Sin embargo, una vez que sus diferencias se hicieron públicas, Felipe mostró su desaprobación al desdeñarla en las carreras de caballos de Ascot. Y después de que Diana murió en 1997, a los 36 años, Felipe fue criticado cuando la familia se recluyó en Balmoral, algo que fue considerado como indiferente frente al duelo del público. Dicha actitud fue presentada como de obstinación y frialdad en la película de 2006 La reina, en la que James Cromwell interpretó a Felipe y Helen Mirren a Isabel.

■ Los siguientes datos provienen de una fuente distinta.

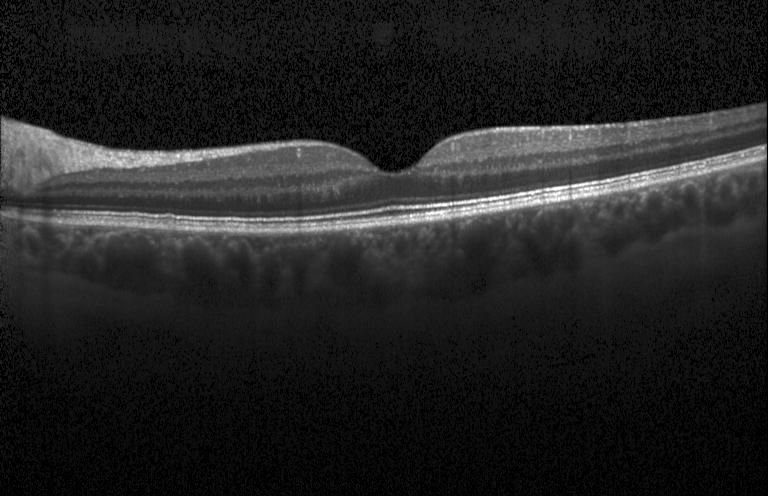
Diagnosis: no choroidal neovascularization, no diabetic macular edema, and no drusen.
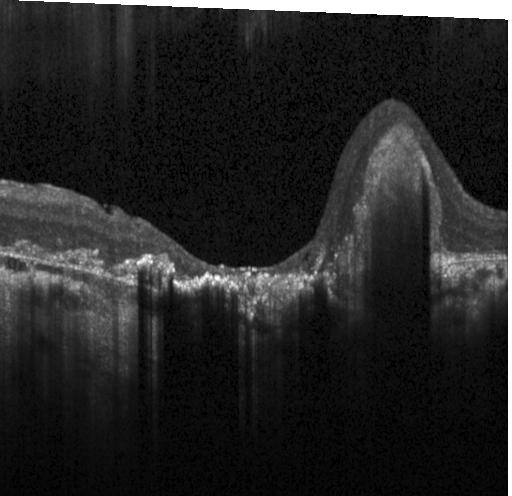
Finding: a choroidal neovascular membrane.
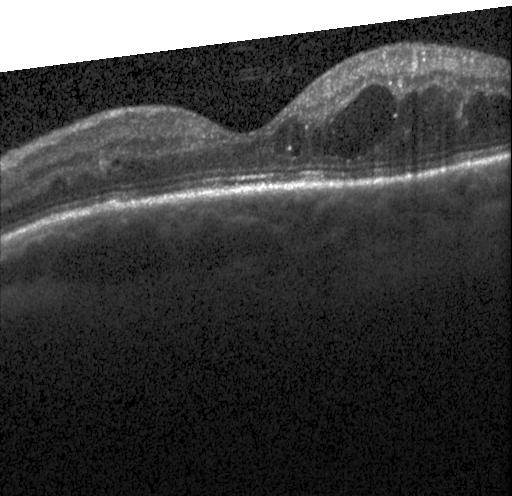

Macular OCT: diabetic macular edema (DME).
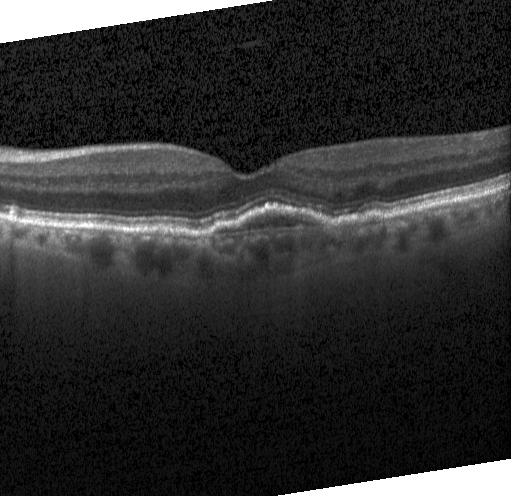

Optical coherence tomography B-scan; macular scan
The scan shows CNV.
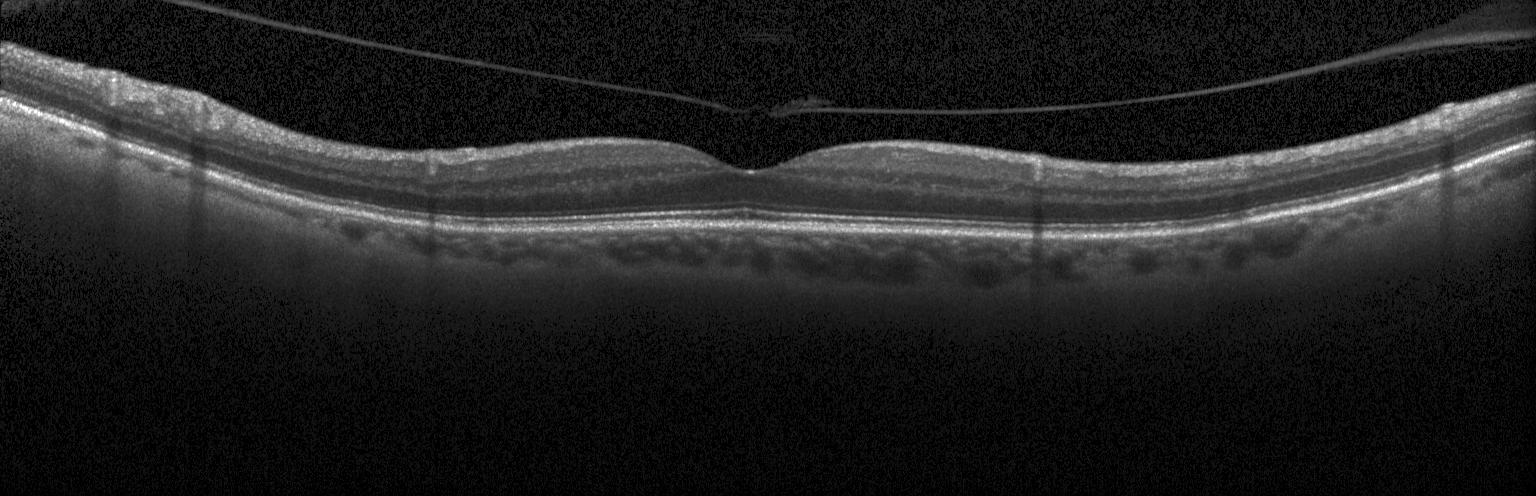 Dx: no evidence of choroidal neovascularization, diabetic macular edema, or drusen.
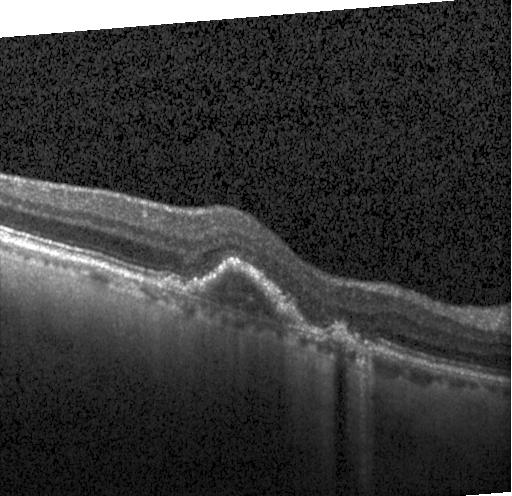

Macular scan · retinal OCT B-scan — Finding: a choroidal neovascular membrane.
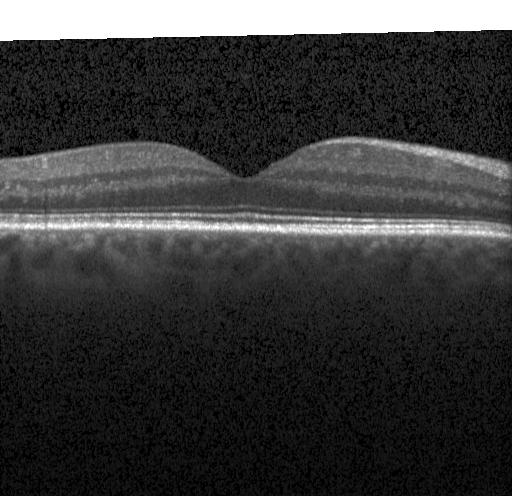
Neither CNV, DME, nor drusen.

Con los años, Felipe se convirtió en un fastidio para el país y en fuente ocasional de vergüenza. En 1961 criticó a la industria británica como bastión de los “engreídos y cerrados” y dijo que los fracasos de la manufactura y el comercio eran “una derrota nacional”. Se decía que escribía sus propios discursos y su costumbre de decir lo que pensaba hacía las delicias de la prensa.
En 1995 le preguntó a un instructor de manejo escocés: “¿Cómo consigues que los nativos dejen de beber lo suficiente para pasar la prueba?”. En una visita a Australia en 2002 le preguntó a un líder aborigen: “¿Aún se avientan lanzas entre ustedes?”. Y, en 1998 cuando hablaba sobre los detectores de humo con una mujer que había perdido a dos hijos en un incendio, dijo: “Son un maldito fastidio. Tengo una en mi baño y cada vez que preparo la bañera el vapor la activa”.
Los comentarios invitaban al desprecio. “Sé todo sobre la libertad de expresión”, dijo a unos estudiantes, “porque me maltratan bastante por las cosas que digo”.
Felipe era un deportista. Fue capitán y pilar del equipo de polo de Windsor Park. Cuando cumplió 50 años, aquejado de artritis y problemas de hígado, dejó de jugar y se dedicó a las carreras de carruajes. También comenzó a pintar.
En una entrevista con la radio de la BBC en 1965, Felipe reconoció que extrañaba cosas como “poder entrar a un cine o salir a un club nocturno o ir a un bar”. Pero rápidamente reconoció el lado positivo.
“Tengo muchas ventajas que lo compensan”, dijo.